Page images and extracted text
=== Begin Enclosure ===

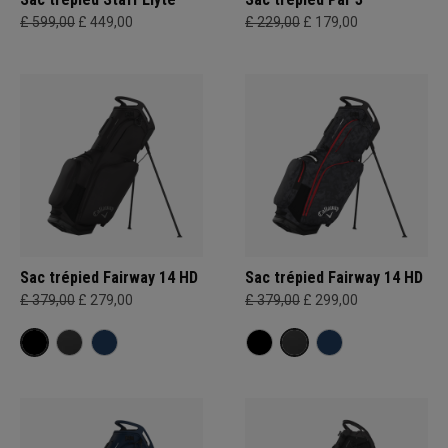
£ 599,00
£ 449,00
£ 229,00
£ 179,00
Sac trépied Fairway 14 HD
Sac trépied Fairway 14 HD
£ 379,00
£ 279,00
£ 379,00
£ 299,00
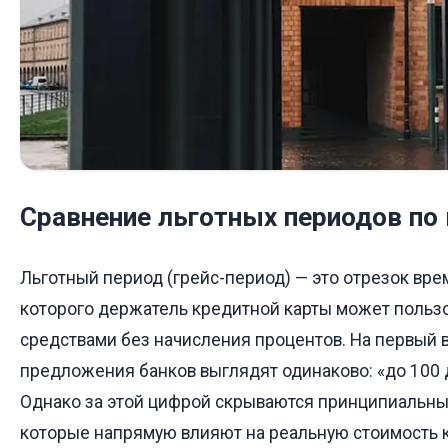
Сравнение льготных периодов по
Льготный период (грейс-период) — это отрезок врем
которого держатель кредитной карты может польз
средствами без начисления процентов. На первый в
предложения банков выглядят одинаково: «до 100 
Однако за этой цифрой скрываются принципиальные
которые напрямую влияют на реальную стоимость к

=== End Enclosure ===

*Your assignment*:
The answer is to be the lines from the one holding "которого держатель кредитной" through the end of the data above, transcribed character for character, both ends included.

*Response area*:
которого держатель кредитной карты может польз
средствами без начисления процентов. На первый в
предложения банков выглядят одинаково: «до 100 
Однако за этой цифрой скрываются принципиальные
которые напрямую влияют на реальную стоимость к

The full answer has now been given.